Apple also saw that Netflix has declared that after initially supporting AV1 in browsers as it becomes available, it would move on to connected devices once chips had been developed perhaps 18 months later. Netflix had decided it was unwilling to pay the higher and unpredictable HEVC royalties and joined AOMedia to avoid these costs but was anxious to ensure quality of experience was maintained. Yet another point is that Apple was planning to launch its own video services and encoding in AV1 would ensure these would reach non-Apple devices.

Then given the tide towards AV1, Apple was also keen to be involved from the outset in development of the successor AV2, which will be the one perhaps destined to oust HEVC from the broadcasting domain. French encoding vendor ATEME is among those appearing to favor this outcome, having pointed out recently that even AV1 comes with new optional tools with the potential for substantial improvement in efficiency given experience in tuning the codec. One of those is motion warping, allowing for the changing shapes and perspectives of objects such as animals or human figures as they move from frame to frame. It was developed in the 1990s to help animators portray natural motion of such objects, allowing for the distortions in walking for example, or turning a corner. Applied in the different context of compression this can allow more accurate motion prediction than traditional block-based approaches that do not identify objects or understand in any way how they move.

Further enhancements in subsequent codecs such as AV2 may involve more high-level content adaptive techniques, which is already being offered as a bolt-on to existing codecs by some optimization vendors such as California’s Beamr. This firm has claimed 20% to 40% savings in bandwidth with combination of HEVC and content aware encoding, compared with HEVC alone.

Meanwhile Netflix, as has been quite widely reported, has re-encoded its entire content catalog for more efficient distribution. Netflix referred to its “key ladders” which associate specific bit rates and resolutions, where for example 5.8 Mbps is the minimum acceptable bit rate for full HD or 1080p using the established H.264 codec. Netflix has realized that its key ladders were not optimal for content at either end of the complexity spectrum. For fast moving sports content quality could dip, while for talking heads it consumed unnecessary bandwidth.

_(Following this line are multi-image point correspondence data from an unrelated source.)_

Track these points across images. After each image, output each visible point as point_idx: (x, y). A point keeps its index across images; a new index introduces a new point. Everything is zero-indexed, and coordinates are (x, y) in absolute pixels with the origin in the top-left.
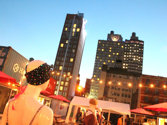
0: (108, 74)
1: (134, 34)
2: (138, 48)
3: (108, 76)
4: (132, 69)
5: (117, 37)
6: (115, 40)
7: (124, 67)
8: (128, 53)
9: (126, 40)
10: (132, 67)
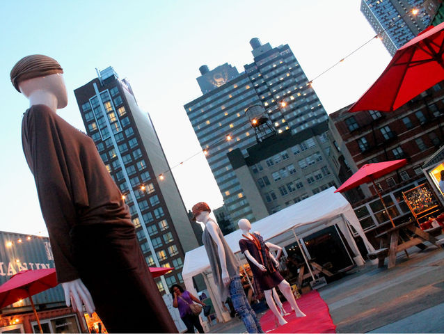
0: (253, 167)
1: (254, 43)
2: (284, 68)
3: (255, 171)
4: (301, 124)
5: (221, 75)
6: (219, 82)
7: (280, 131)
8: (270, 94)
9: (246, 67)
10: (299, 120)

Other enhancements will exploit increased computational power and AI techniques based on neural networks to analyze video more deeply at the object level. The aim will be to break objects such as say dogs down into constituent parts such as the head and then further down to eyes and ears and on to even smaller levels of detail if the resolution is sufficient. It would also embrace “neuro fuzzy segmentation” where geometrical relationships between objects can be encoded for further efficiency, exploiting for example knowledge that a face sits above a neck. This will involve firstly clustering an image into groups of similar pixels in perhaps 4 x 4 blocks and then assembling them into larger areas. Then detection of objects takes place by analyzing these clusters, identifying faces by picking up on their characteristic values for chrominance or color and limited range of luminance or light intensity. Finally refinement is applied to help identify objects in more unclear areas of a frame, such as the edges where only part of an image such as a face is showing. This principle can be extended across time so that relationships between objects within the content can be exploited for motion prediction across a number of frames.

Such enhancements will be supported by all next generation codecs, whether AV2 or JEM, but will still be overshadowed by commercial and royalty considerations. While the AV camp looks like winning in the end, HEVC has a hardware encoder base of 2 billion adding up all those Samsung Galaxy phones and Apple devices. It will be around for some years yet.